Today is the day in which CitiTag, a wireless location based multiplayer game designed to explore spontaneous social interaction and novel experiences in city environments, was due to undergo its second trial in real life testing. As one of the iPaqs was faulty due to its connector, only nine of the original 10 could take part in the experiment. The hardware consists of a GPS receiver, to provide positional information, connected to a Wi-Fi enabled iPaq Pocket PC.
CitiTag is a game created to explore social experiences and emergent behaviours in public spaces through playful interaction, based on the awareness of other players presence. The project is motivated by the hypothesis that very simple game rules based on presence states (e.g. I am Green and tagged) can result in an enjoyable social experience, stimulated by real world interaction among players. The aim of Yannas (who is head of this experiment) studies is to identify the design implications for future technology mediated social experiences and how such experiments can inform the experience design process.
CitiTag is a revolutionised version of the old school playground game tag which relies on GPS to work. There are two teams green and red, and the aim of the game is for your team to tag all the other teams members before they tag you. While doing this you can free members of your own team if you are not tagged, and if you are, look for someone on your team to untag you.
The GPS satellite picks up your coordinates and of all of the others around you and when it receives information that two untagged players of the opposite team are near to each other or a tagged member and an untagged member of the same team are near to each other the iPaq shows that you can tag them or release them by pressing a button.

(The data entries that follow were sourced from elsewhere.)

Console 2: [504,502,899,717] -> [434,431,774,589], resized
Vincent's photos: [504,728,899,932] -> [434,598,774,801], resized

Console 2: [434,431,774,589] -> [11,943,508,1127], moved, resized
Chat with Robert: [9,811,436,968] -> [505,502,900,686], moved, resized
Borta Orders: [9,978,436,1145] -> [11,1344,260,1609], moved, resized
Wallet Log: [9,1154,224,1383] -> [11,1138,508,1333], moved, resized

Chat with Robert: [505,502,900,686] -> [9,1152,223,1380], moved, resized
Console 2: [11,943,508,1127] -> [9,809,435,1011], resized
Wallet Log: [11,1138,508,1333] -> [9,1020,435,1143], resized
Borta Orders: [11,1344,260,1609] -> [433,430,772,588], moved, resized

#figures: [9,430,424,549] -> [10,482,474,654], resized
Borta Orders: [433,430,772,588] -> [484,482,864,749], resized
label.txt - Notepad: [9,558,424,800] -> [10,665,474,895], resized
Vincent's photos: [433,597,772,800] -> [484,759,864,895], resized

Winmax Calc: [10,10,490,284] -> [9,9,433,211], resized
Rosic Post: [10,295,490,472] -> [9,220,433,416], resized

It was a brilliantly sunny day so it was a perfect setting to try out the experiment. Bas and Chris videotaped the proceedings so that Yanna could have a reliable source of information to look back on, so she could see the results in more depth and different angles, an 'overview' perspective and an 'inside' perspective. The technological side of things went very well compared to the last trial, the only problem being that the GPS could not pinpoint the coordinates of the player accurately enough to help the game flow, meaning you could be standing five to ten metres away from where you actually were. This did not help the game as a player could be standing next to you and you could not take any action even though an action was due, e.g. they were not on your team so you needed to tag them etc. Nevertheless the game worked to an extent and you could see the many players different reactions to the scenarios set.
Participant interaction during the game was very interesting and the experiment proved once more that people are far more quick and intelligent than technology 'assumes'. This meant Yanna had to introduce nicknames and rules like 'no talking' and change team ID's (green or red) for every run of the game, so that people wouldn't know who their team mates were. Even so you could see how people would try and subvert the rules by making gestures.
The feedback proved how much the participants enjoyed the game and the huge potential CitiTag has. Participants found that the stage of the game when you had to work out who were your friends and foes was as or more enjoyable as the actual tagging and untagging itself, the tension of not knowing a friend from foe created a tense atmosphere were you had to suspect everyone. Also it was found that people prefer to have significantly different sound alerts for tagging and for untagging, also two different sound alerts for feedback. This would reduce relying on the visual display and help focus on the physical environment. A radar that actually worked and was not just there for show would also enhance the gaming experience, you may be able to see people who were playing but you do not know what colour they are until they are in striking distance.
There are many different scenarios that could be created for CitiTag, if it was played in the city the tension level would increase as you would not know who was playing the game or just going about there daily lives, everyone would be a suspect. This would be a huge change from knowing and being able to see who was playing the game.
The game is being developed in close collaboration with the mobile Bristol team at the Hewlett Packard Laboratories in Bristol and trials in the centre of Bristol are being planned.